Reputation: 1108
I have some solutions to this problem, but I am awarre that somewhere out there lies an elegant solution, maybe a two liner.
I have a huge selection (M) of items, basically dictionaries with numerical features like: ItemOne = {width:5, height:10, cost:200,...}
I would like to split this set of dictionaries/items in groups of N (2, 3,...) so that the differences between i.e. width, height or other features should be kept to a minimum according to a criterion (I was thinking a sum of squared differences). The part with the criterion isn't a problem, I just have trouble figuring out the nicest way to split the dataset and get all the combinations without repeating the subsets.
Upvotes: 1
Views: 190
Reputation: 5830
not super clear what you are asking, but I'll give it a shot
#example items
items = [{'width':5, 'height':10, 'cost':200}, {'width':6, 'height':9, 'cost':2}]
#whatever you want your criteria to be
def calculate_criteria(item):
return item['width']+item['height']+item['cost']
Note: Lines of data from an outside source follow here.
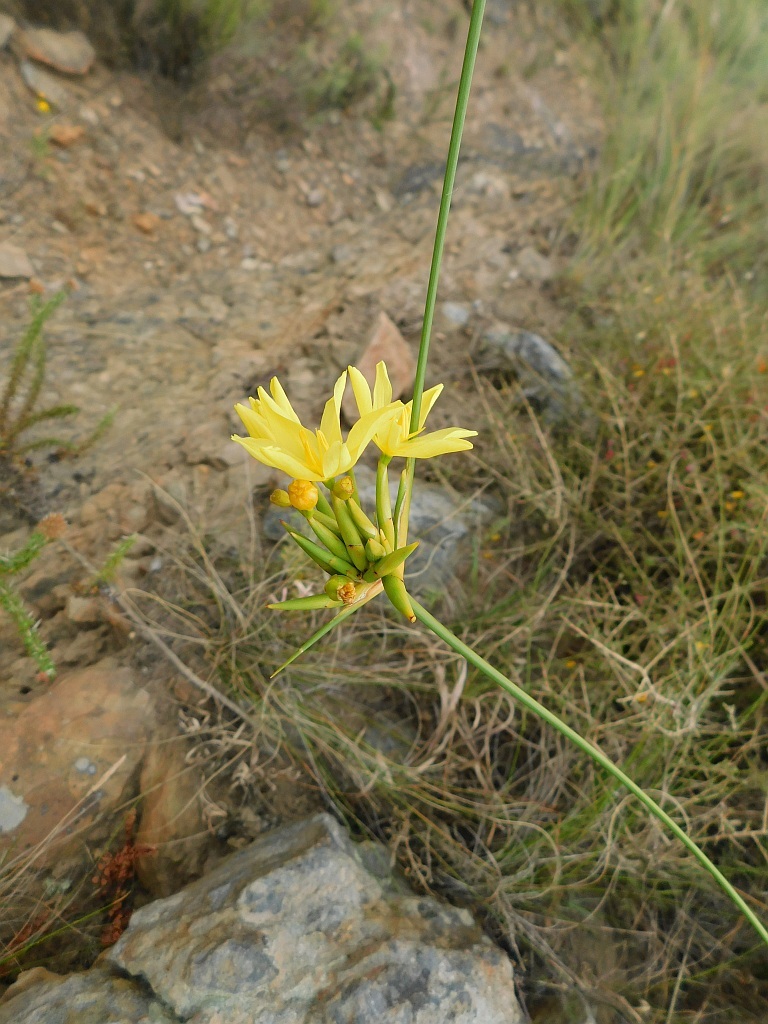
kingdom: Plantae
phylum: Tracheophyta
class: Liliopsida
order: Asparagales
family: Iridaceae
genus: Bobartia
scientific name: Bobartia indica
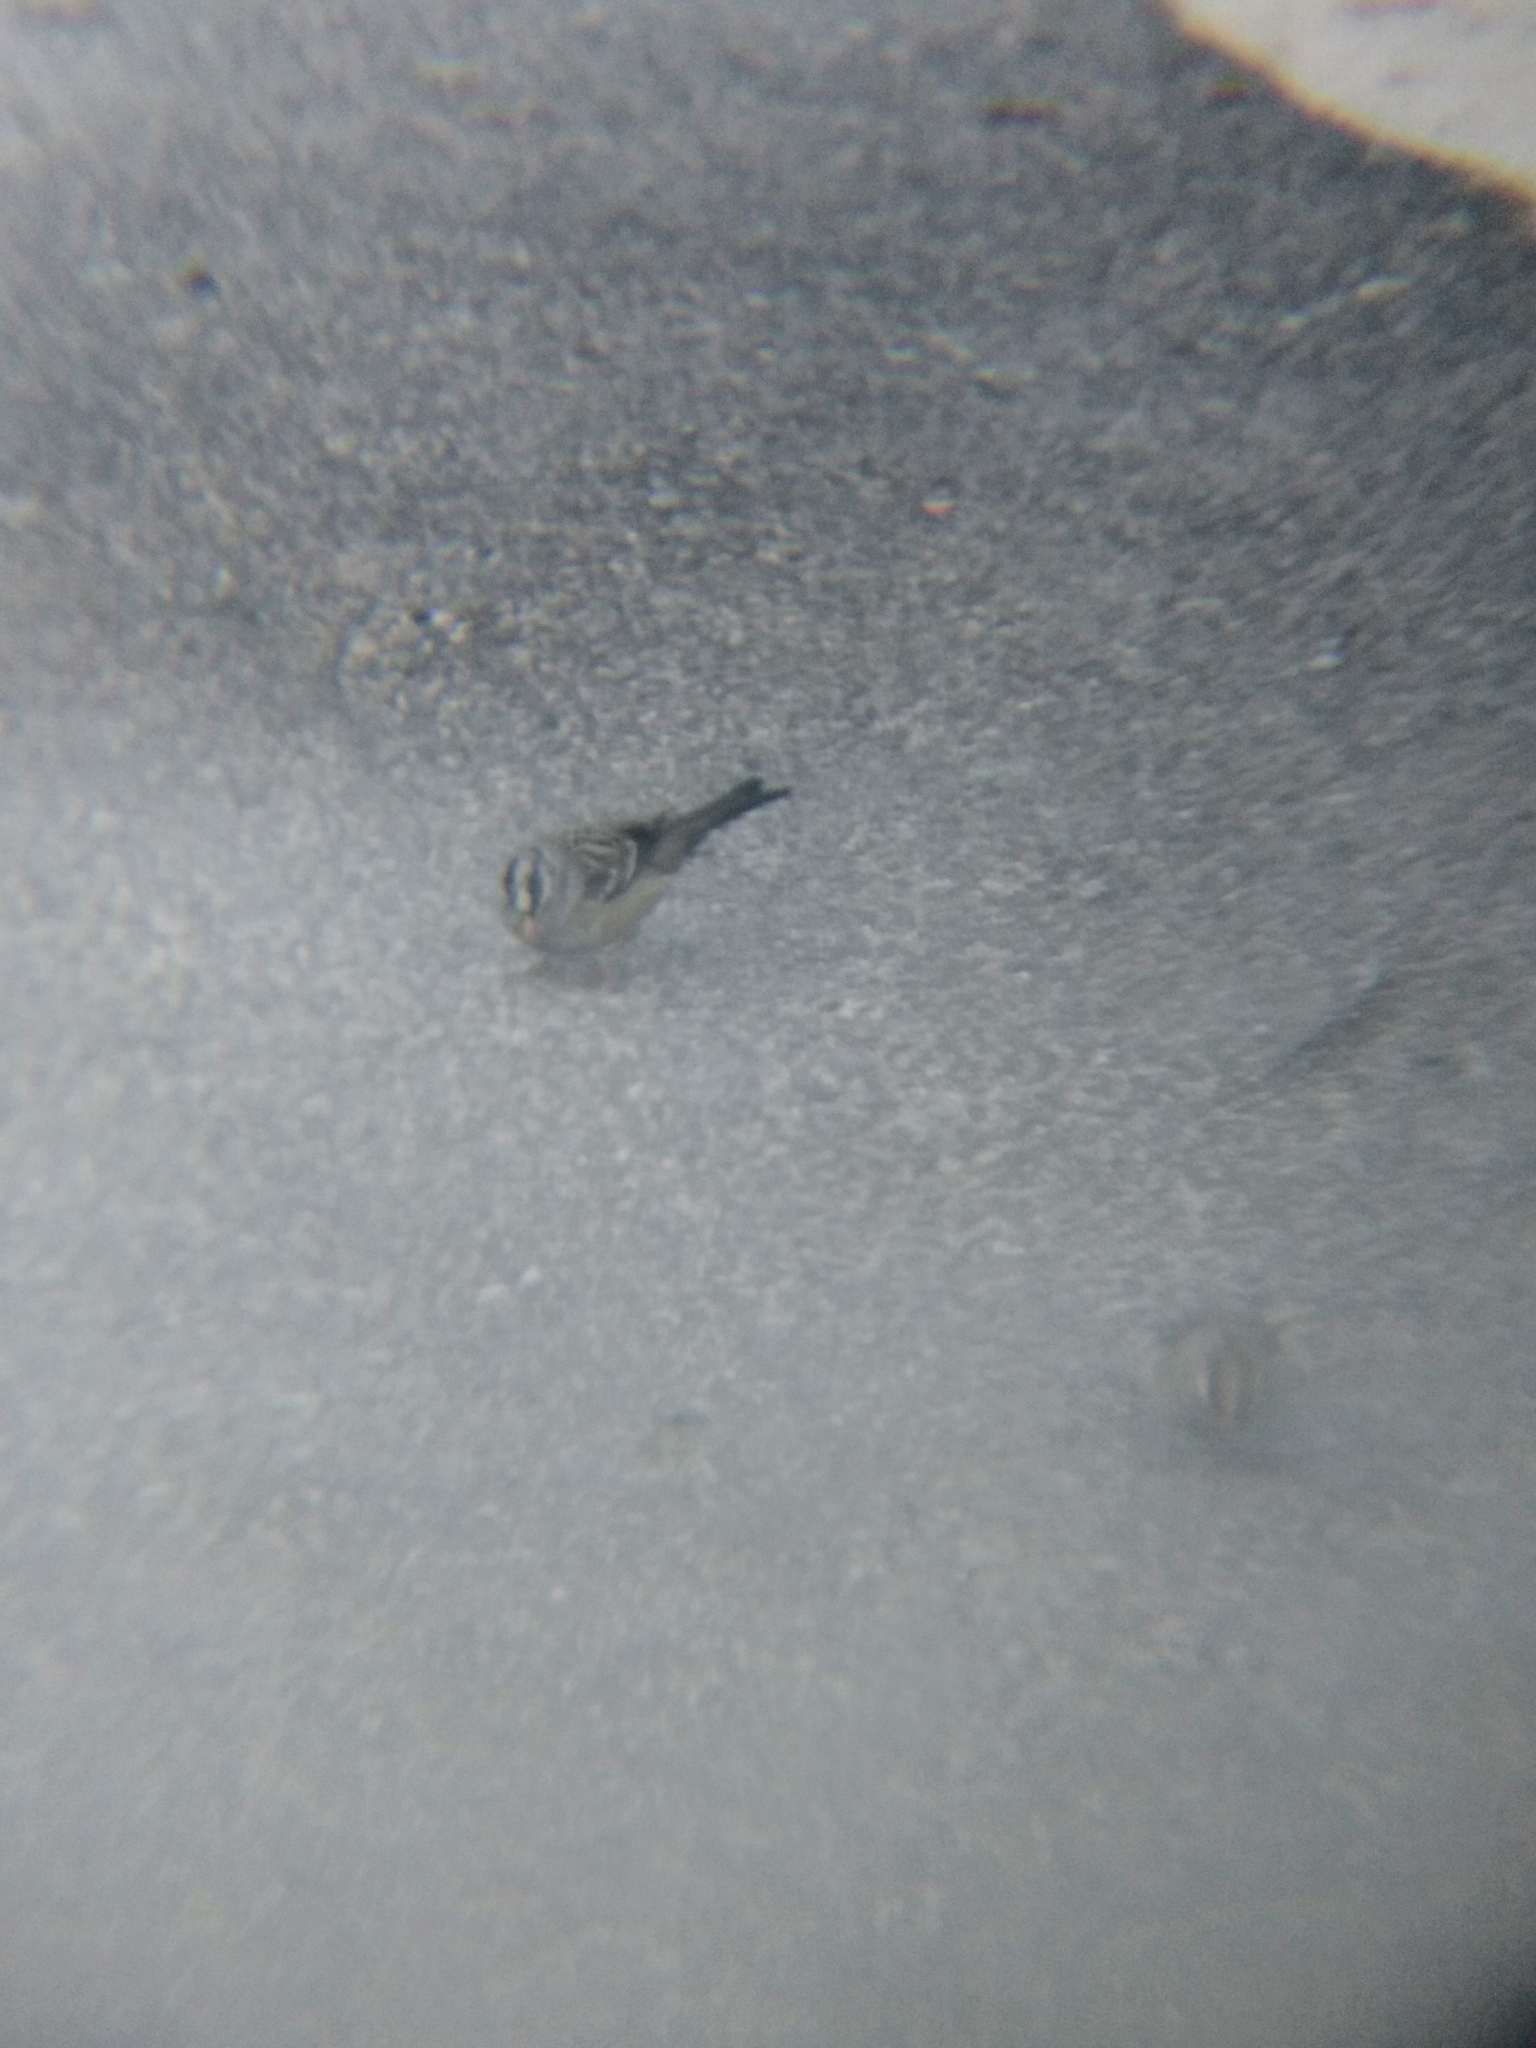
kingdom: Animalia
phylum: Chordata
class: Aves
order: Passeriformes
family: Passerellidae
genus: Zonotrichia
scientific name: Zonotrichia leucophrys
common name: White-crowned sparrow
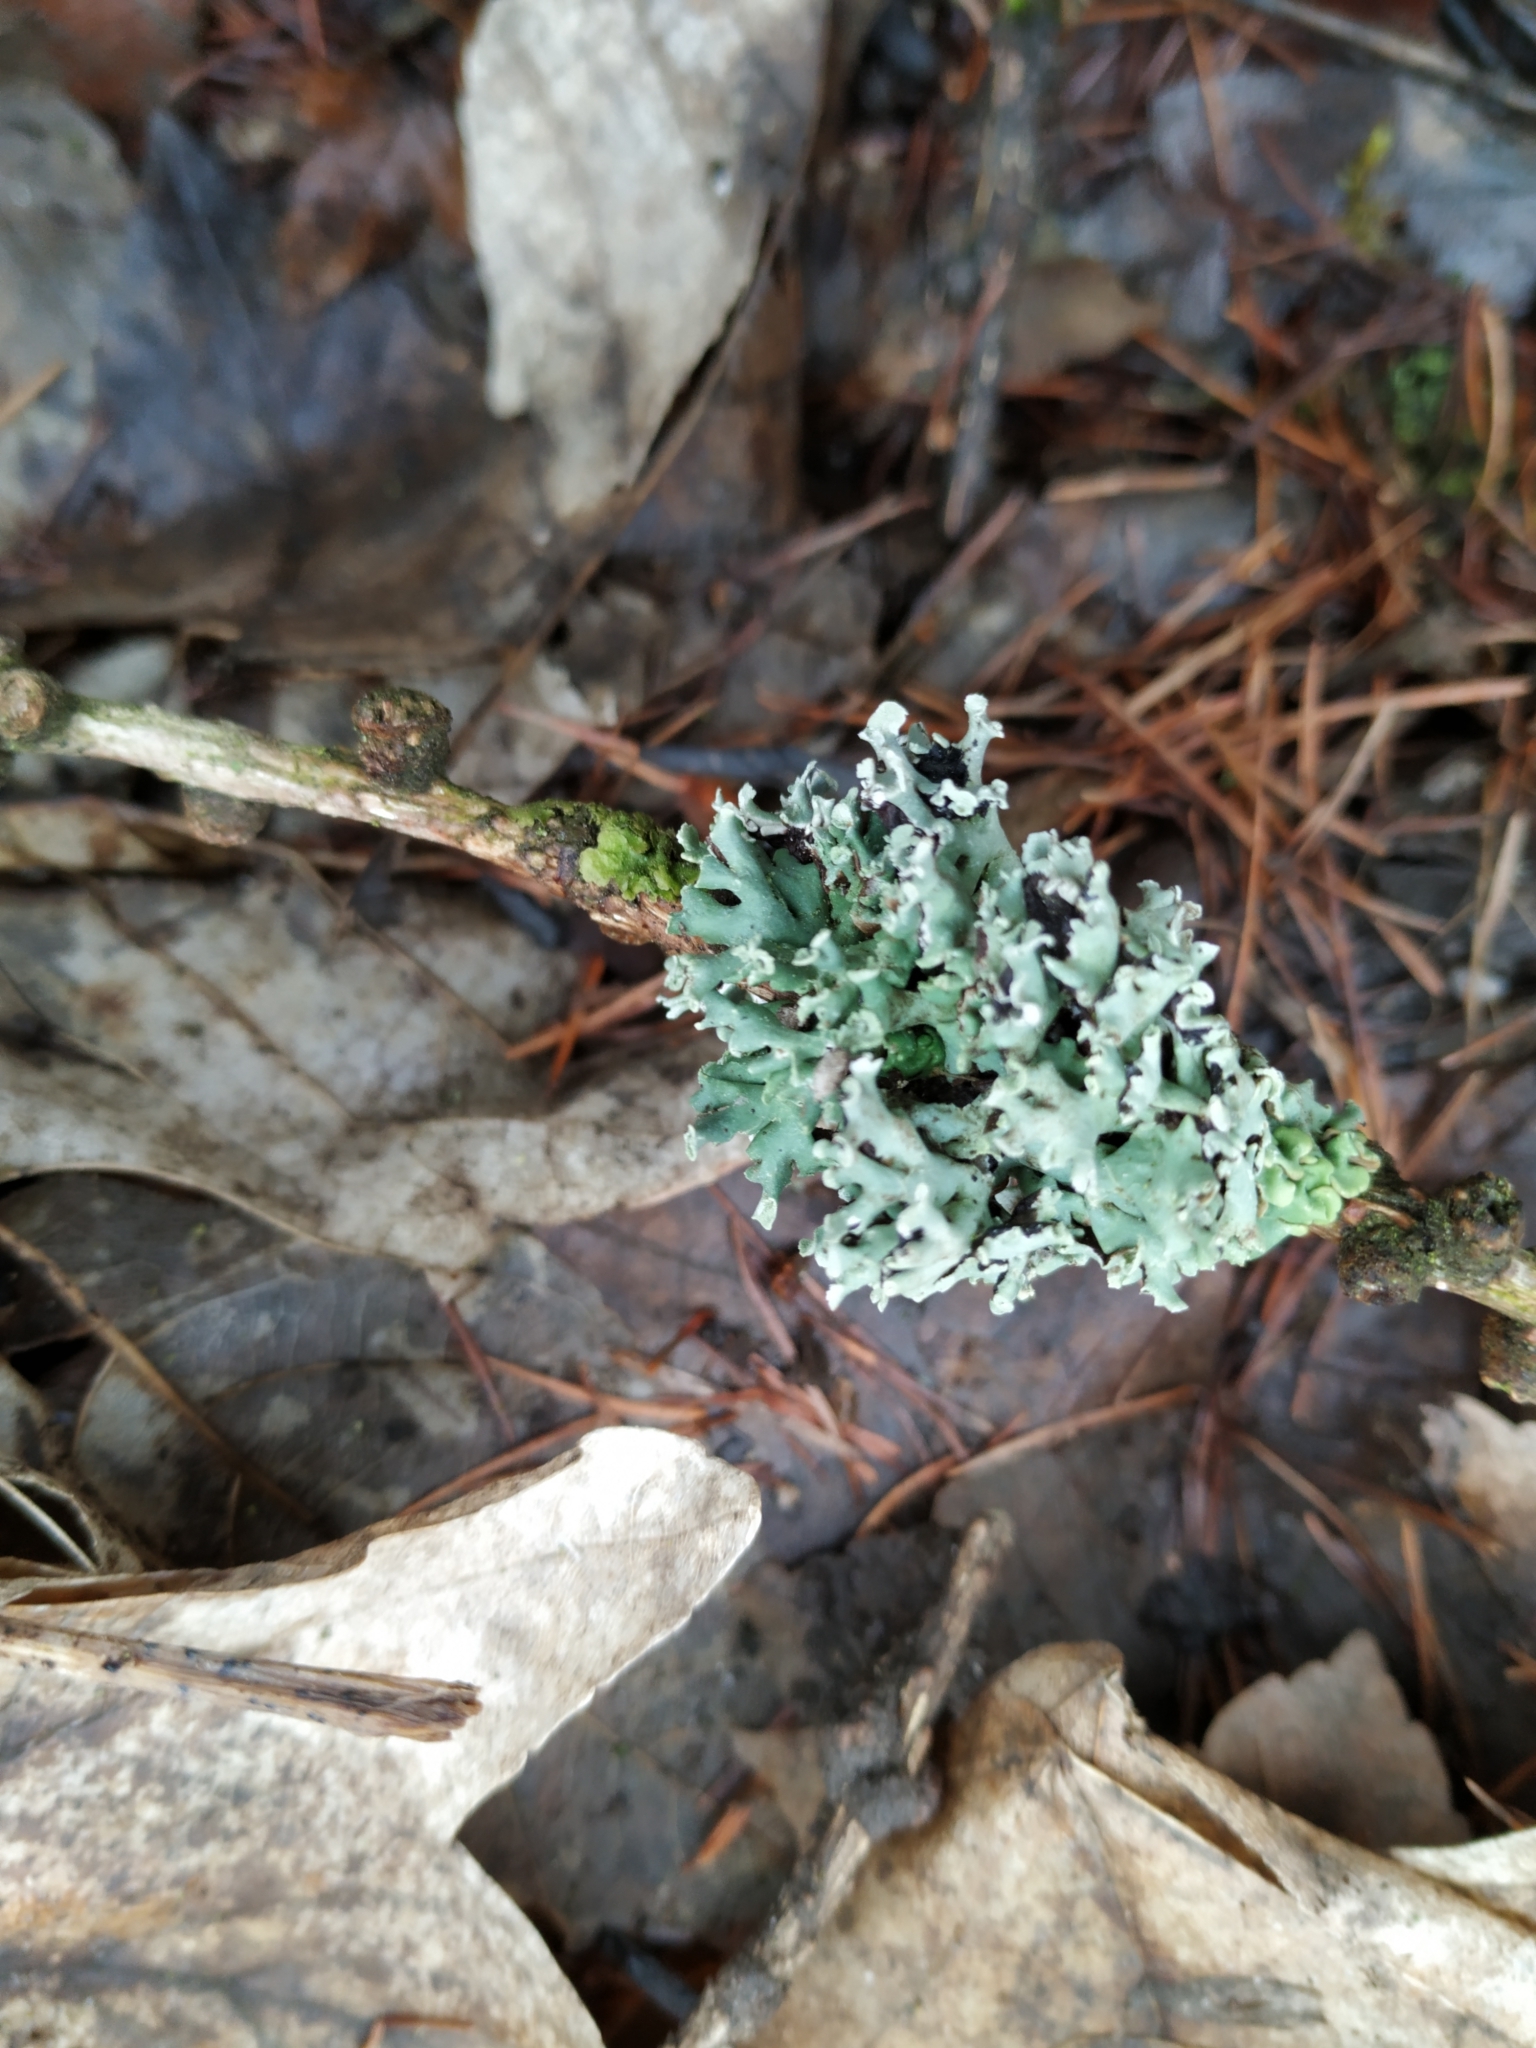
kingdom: Fungi
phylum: Ascomycota
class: Lecanoromycetes
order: Lecanorales
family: Parmeliaceae
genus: Hypogymnia
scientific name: Hypogymnia physodes
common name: Dark crottle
# create subsets based on criterion
subsets = {}
for item in items:
criteria = calculate_criteria(item)
subset = subsets.get(criteria, list())
subset.append(item)
subsets[criteria] = subset
print subsets
{17: [{'width': 6, 'cost': 2, 'height': 9}], 215: [{'width': 5, 'cost': 200, 'height': 10}]}
or even better using collections.defaultdict
# create subsets based on criterion
subsets = collections.defaultdict(list)
for item in items:
subsets[calculate_criteria(item)].append(item)
Upvotes: 1